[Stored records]
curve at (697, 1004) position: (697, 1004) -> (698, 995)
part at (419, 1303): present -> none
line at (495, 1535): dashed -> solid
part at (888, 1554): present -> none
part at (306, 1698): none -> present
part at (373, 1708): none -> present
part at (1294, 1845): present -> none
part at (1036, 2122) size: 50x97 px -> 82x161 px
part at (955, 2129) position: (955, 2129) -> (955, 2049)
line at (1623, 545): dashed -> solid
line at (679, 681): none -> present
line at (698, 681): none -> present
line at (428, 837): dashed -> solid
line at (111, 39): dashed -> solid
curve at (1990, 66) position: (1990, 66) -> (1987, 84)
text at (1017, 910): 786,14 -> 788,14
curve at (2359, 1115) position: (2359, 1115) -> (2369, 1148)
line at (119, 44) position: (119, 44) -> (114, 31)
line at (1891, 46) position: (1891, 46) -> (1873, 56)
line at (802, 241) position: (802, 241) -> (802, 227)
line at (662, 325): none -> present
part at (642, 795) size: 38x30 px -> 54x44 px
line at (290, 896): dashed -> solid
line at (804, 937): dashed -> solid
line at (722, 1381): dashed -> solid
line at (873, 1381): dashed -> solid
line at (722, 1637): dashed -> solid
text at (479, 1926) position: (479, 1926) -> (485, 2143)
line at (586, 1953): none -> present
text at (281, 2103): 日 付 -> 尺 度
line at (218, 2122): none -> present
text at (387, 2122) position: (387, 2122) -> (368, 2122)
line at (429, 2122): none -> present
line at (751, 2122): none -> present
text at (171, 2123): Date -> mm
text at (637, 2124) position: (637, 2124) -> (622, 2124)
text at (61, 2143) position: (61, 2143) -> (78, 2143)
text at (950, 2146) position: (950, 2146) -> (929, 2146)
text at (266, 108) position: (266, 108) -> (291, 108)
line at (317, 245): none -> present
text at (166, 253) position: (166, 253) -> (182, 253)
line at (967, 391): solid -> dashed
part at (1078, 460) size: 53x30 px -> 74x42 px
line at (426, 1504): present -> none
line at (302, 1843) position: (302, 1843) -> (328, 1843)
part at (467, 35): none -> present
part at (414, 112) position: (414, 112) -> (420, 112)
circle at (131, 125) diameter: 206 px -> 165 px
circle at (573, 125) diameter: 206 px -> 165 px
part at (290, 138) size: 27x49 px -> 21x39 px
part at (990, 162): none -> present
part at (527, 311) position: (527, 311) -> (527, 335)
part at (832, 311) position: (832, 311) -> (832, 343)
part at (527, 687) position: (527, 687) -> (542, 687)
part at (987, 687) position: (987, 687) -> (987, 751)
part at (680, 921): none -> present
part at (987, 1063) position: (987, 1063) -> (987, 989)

## [What is expected]
Recast the rows above as a Markdown table with the columns "No." and "Change," giving each row its number and its text and leaving out any blank lines.

## [Answer to the task]
| No. | Change |
|---|---|
| 1 | curve at (697, 1004) position: (697, 1004) -> (698, 995) |
| 2 | part at (419, 1303): present -> none |
| 3 | line at (495, 1535): dashed -> solid |
| 4 | part at (888, 1554): present -> none |
| 5 | part at (306, 1698): none -> present |
| 6 | part at (373, 1708): none -> present |
| 7 | part at (1294, 1845): present -> none |
| 8 | part at (1036, 2122) size: 50x97 px -> 82x161 px |
| 9 | part at (955, 2129) position: (955, 2129) -> (955, 2049) |
| 10 | line at (1623, 545): dashed -> solid |
| 11 | line at (679, 681): none -> present |
| 12 | line at (698, 681): none -> present |
| 13 | line at (428, 837): dashed -> solid |
| 14 | line at (111, 39): dashed -> solid |
| 15 | curve at (1990, 66) position: (1990, 66) -> (1987, 84) |
| 16 | text at (1017, 910): 786,14 -> 788,14 |
| 17 | curve at (2359, 1115) position: (2359, 1115) -> (2369, 1148) |
| 18 | line at (119, 44) position: (119, 44) -> (114, 31) |
| 19 | line at (1891, 46) position: (1891, 46) -> (1873, 56) |
| 20 | line at (802, 241) position: (802, 241) -> (802, 227) |
| 21 | line at (662, 325): none -> present |
| 22 | part at (642, 795) size: 38x30 px -> 54x44 px |
| 23 | line at (290, 896): dashed -> solid |
| 24 | line at (804, 937): dashed -> solid |
| 25 | line at (722, 1381): dashed -> solid |
| 26 | line at (873, 1381): dashed -> solid |
| 27 | line at (722, 1637): dashed -> solid |
| 28 | text at (479, 1926) position: (479, 1926) -> (485, 2143) |
| 29 | line at (586, 1953): none -> present |
| 30 | text at (281, 2103): 日 付 -> 尺 度 |
| 31 | line at (218, 2122): none -> present |
| 32 | text at (387, 2122) position: (387, 2122) -> (368, 2122) |
| 33 | line at (429, 2122): none -> present |
| 34 | line at (751, 2122): none -> present |
| 35 | text at (171, 2123): Date -> mm |
| 36 | text at (637, 2124) position: (637, 2124) -> (622, 2124) |
| 37 | text at (61, 2143) position: (61, 2143) -> (78, 2143) |
| 38 | text at (950, 2146) position: (950, 2146) -> (929, 2146) |
| 39 | text at (266, 108) position: (266, 108) -> (291, 108) |
| 40 | line at (317, 245): none -> present |
| 41 | text at (166, 253) position: (166, 253) -> (182, 253) |
| 42 | line at (967, 391): solid -> dashed |
| 43 | part at (1078, 460) size: 53x30 px -> 74x42 px |
| 44 | line at (426, 1504): present -> none |
| 45 | line at (302, 1843) position: (302, 1843) -> (328, 1843) |
| 46 | part at (467, 35): none -> present |
| 47 | part at (414, 112) position: (414, 112) -> (420, 112) |
| 48 | circle at (131, 125) diameter: 206 px -> 165 px |
| 49 | circle at (573, 125) diameter: 206 px -> 165 px |
| 50 | part at (290, 138) size: 27x49 px -> 21x39 px |
| 51 | part at (990, 162): none -> present |
| 52 | part at (527, 311) position: (527, 311) -> (527, 335) |
| 53 | part at (832, 311) position: (832, 311) -> (832, 343) |
| 54 | part at (527, 687) position: (527, 687) -> (542, 687) |
| 55 | part at (987, 687) position: (987, 687) -> (987, 751) |
| 56 | part at (680, 921): none -> present |
| 57 | part at (987, 1063) position: (987, 1063) -> (987, 989) |